The legislature’s Transportation Committee yesterday rejected a clause in a draft bill for the establishment of a state-run international airport zone company that would allow the Ministry of Transportation and Communications to appoint experts from overseas to management positions.
The bill was drafted following the passage of the Statute for Developing an International Airport Park (國際機場園區發展條例), which was promulgated by President Ma Ying-jeou (馬英九) in January.
Minister of Transportation and Communications Mao Chi-kuo (毛治國) said that the ministry included the proposal in the draft bill because it was hoping to recruit foreign experts to serve as vice president or in other top management positions to help manage the new airport company.
Mao cited Hong Kong’s Chek Lap Kok International Airport, which recently hired a professional manager from Taiwan, as an example.
To attract top foreign professionals, the ministry proposed that they be exempted from the Public Functionary Assets Disclosure Act (公職人員財產申報法).

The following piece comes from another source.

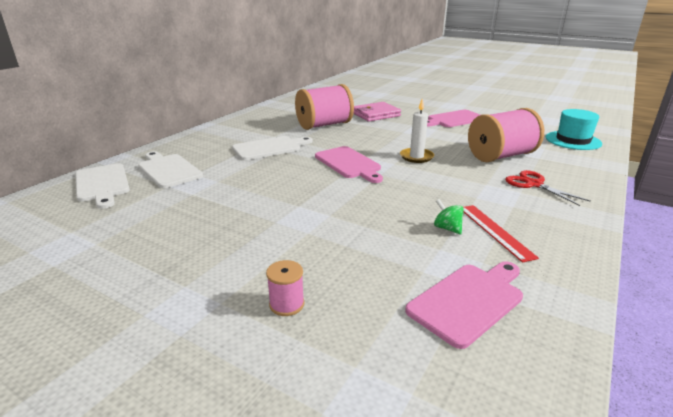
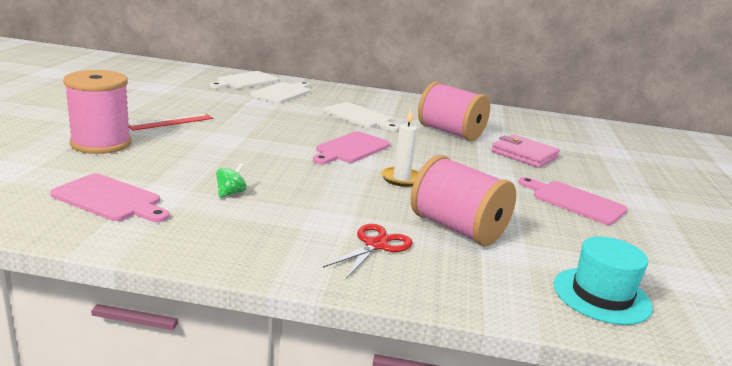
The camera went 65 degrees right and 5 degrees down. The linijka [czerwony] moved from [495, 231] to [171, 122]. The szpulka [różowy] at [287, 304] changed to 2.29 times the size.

“We have found that the asset disclosure requirement has prevented many potentially qualified professionals from accepting government-appointed positions,” Mao said.
“That is why a lot of state-run corporations have difficulty finding professionals from the private sector to serve as independent board directors,” he said.
Mao said that the company does not have to hire foreigners, but the article would have given it some leeway in offering positions to qualified individuals from overseas.
However, the ministry’s hopes were dashed when lawmakers insisted that the clause be removed.
Chinese Nationalist Party (KMT) Legislator Tsao Erh-chang (曹爾忠) said that since the airport management company is a state-run firm, Taiwanese nationals should be considered first.
It is more appropriate to hire foreigners as consultants, he said.
KMT Legislator Tsai Chin-lung (蔡錦隆) and the Democratic Progressive Party (DPP) Yeh Yi-ching (葉宜津) also opposed the regulation freeing foreigners from disclosing their assets.
Like their Taiwanese peers, they should be regulated by the Public Functionary Assets Disclosure Act, they said.